Has anybody ever seen or shot this super long barrel extension in Cabella's, I see it in the Fall catalog and I guess it screws into you regular barrel like a choke, the ad reads that it's 50% quieter than normal(even more when shooting sub-sonic shells). I live near the cities and am thinking about checking one out so I don't get the towns folk all worked up about hunting near housing developments. I know that it slows the muzzle velocity down but I would like everybody's or anybodies input. Thanks.


----------



## Ryan_Todd (Apr 11, 2004)

i believe the dnr uses them on nusience birds down in the cities. i don't think they have that much range.


----------



## bubolc (Aug 11, 2003)

Yah, I've been reading about Dennis Anderson using them on a couple of different hunts one for birds and also the DNR using them for deer hunts too.

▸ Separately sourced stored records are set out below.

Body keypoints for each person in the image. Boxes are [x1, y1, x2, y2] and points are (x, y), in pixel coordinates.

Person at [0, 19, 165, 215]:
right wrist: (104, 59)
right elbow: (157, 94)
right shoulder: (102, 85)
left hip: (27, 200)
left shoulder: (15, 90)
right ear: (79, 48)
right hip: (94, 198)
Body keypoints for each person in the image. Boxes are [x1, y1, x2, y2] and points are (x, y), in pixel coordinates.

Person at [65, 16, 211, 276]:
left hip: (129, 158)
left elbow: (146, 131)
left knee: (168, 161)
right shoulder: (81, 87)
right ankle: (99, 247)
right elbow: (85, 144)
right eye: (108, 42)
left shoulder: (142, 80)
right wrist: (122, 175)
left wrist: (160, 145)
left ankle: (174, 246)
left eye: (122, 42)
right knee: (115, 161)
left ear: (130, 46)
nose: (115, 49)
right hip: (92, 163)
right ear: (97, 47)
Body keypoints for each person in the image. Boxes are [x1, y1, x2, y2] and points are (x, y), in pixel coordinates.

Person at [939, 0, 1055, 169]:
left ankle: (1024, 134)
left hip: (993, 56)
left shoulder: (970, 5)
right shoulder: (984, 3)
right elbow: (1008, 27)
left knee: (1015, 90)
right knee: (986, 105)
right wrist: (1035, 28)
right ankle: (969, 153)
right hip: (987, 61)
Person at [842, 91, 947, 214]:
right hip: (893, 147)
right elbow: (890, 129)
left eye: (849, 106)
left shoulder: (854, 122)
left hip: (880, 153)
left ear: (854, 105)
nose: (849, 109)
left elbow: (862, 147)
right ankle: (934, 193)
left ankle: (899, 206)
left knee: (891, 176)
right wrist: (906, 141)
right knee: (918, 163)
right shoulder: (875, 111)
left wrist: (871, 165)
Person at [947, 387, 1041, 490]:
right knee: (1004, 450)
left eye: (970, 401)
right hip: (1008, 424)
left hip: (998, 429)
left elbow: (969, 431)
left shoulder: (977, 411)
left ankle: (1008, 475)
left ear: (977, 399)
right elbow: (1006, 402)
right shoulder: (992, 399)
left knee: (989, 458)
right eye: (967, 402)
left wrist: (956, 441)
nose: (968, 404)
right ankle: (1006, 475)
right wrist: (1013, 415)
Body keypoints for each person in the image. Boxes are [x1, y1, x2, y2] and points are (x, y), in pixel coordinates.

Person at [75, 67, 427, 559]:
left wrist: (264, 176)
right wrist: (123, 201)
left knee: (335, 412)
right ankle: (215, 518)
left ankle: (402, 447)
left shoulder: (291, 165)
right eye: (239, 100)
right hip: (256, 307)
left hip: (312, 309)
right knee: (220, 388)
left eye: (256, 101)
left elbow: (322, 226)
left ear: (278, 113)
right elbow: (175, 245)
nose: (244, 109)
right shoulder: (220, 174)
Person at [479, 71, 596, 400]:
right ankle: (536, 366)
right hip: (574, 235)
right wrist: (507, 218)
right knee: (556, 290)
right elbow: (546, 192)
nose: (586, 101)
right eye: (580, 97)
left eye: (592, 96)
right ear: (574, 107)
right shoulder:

But I think it's a different barrel designed by a guy in Woodbury like 7' long. Probably not going to be carrying that baby around for pheasants. I don't imagine the range is very good I think I read the velosity at peak is like 840 fps?? Thanks and please keep the info coming.


----------



## maple lake duck slayer (Sep 25, 2003)

As I have told you, my friends and I have shot all over Rogers near housing developements. Yeah, they get mad. Who cares as long as you are legal. The cops have been called on us before, and they can't do anything. Developement geese are fun.  We have shot 33 so far at my friends farm.


----------



## born to hunt (Mar 13, 2002)

33..... That's a good number. More than once I've had the urge to put the sneak on all those birds that land on the north side of the freeway near the water treatment plant. No metro barrel, just really loud loads that scare the crap out of all those birds  . every day I drive by there and I swear a couple times have seen them give me the middle feather as I drive by. Keep it up!


----------



## Dave K. (Aug 28, 2003)

The hastings metro barrel was designed for hunting in areas where there's a lot of people but where it's still legal to hunt. From what i've read the metro barrel loaded with sub-sonic loads is very quiet. The veocity is slow with the sub-sonics and shooting birds at 40 yards are out of the question but it will kill geese just fine when decoying.

I don't know a whole lot about the metro barrel but for hunting around the cities and stuff I makes sense if a lot of people in the area are complaining about gun shots. I'd rather stick with a regular barrel though.

Just my $0.02


----------



## GooseBuster3 (Mar 1, 2002)

I should have one for shooting bands on the golf course. :lol:


----------



## Ryan_Todd (Apr 11, 2004)

:lol:


----------